For the creation of “We Are Our Computers’ Genitalia,” bassist Chad Deal explains, “The video was created by Hoyote, a San Diego-based muralist, illustrator, and mixed media artist. His 2-D animations were projected onto a variety of 3-D surfaces spray-painted white: an outdated computer monitor on a lazy Susan, thrift shop tech offal, a Styrofoam skull, myself and our buddy Omar in a body suit & VR mask. We filmed over multiple sessions in Jamul, In-Ko-Pah, and on Hoyote’s rooftop. Then, he added another layer of 2-D animations over the footage. The video tells the story of a person’s anatomy being spontaneously taken over by computer parts: a joystick phallus, laptop speaker breasts, vein-like wires, etc., until they are fully transformed into a computer. Considering the amount of time most of us spend interfacing with laptops and mobile phones every day, it makes sense to view technology as an extension of our own bodies. Squint your eyes, and the concept inverts. Are we the organic appendages of our digital commodities? What function do we serve for them? Are we our computers’ genitalia?”
Guitarist/vocalist Bobby Bray adds, “Let’s face it, sometimes your computer is a dick.
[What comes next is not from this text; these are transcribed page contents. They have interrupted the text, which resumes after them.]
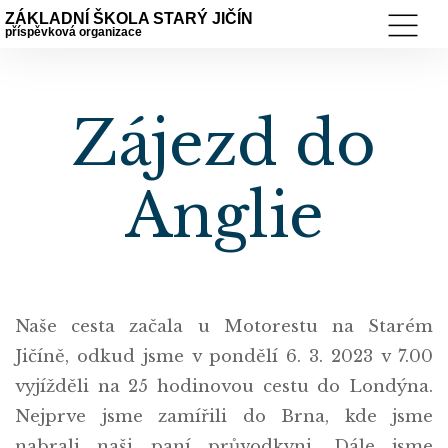
ZÁKLADNÍ ŠKOLA STARÝ JIČÍN
příspěvková organizace
Zájezd do
Anglie
Naše cesta začala u Motorestu na Starém
Jičíně, odkud jsme v pondělí 6. 3. 2023 v 7.00
vyjížděli na 25 hodinovou cestu do Londýna.
Nejprve jsme zamířili do Brna, kde jsme
nabrali naši paní průvodkyni. Dále jsme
But it’s a two-way street. We humans can also be the genitalia and this is precisely what artificial intelligence relies upon—humans to be their genitals so computers can reproduce. So while selfies and memes contort the thinking of our modern generations, we are really participating in a training exercise that will benefit our future robot overlords, as we remain in the crosshairs of autonomous flocks of drones. But our signifier yields another signified. Being online and in-line for life is what living through this pandemic is like for many, and what it’s like to get a Covid-19 vaccine in many places. It can be particularly difficult for older and more vulnerable generations who never acclimated to the digital age in which we live. The institute urges alums and non-alums alike: consider helping older people in your life get vaccination appointments via the computer.”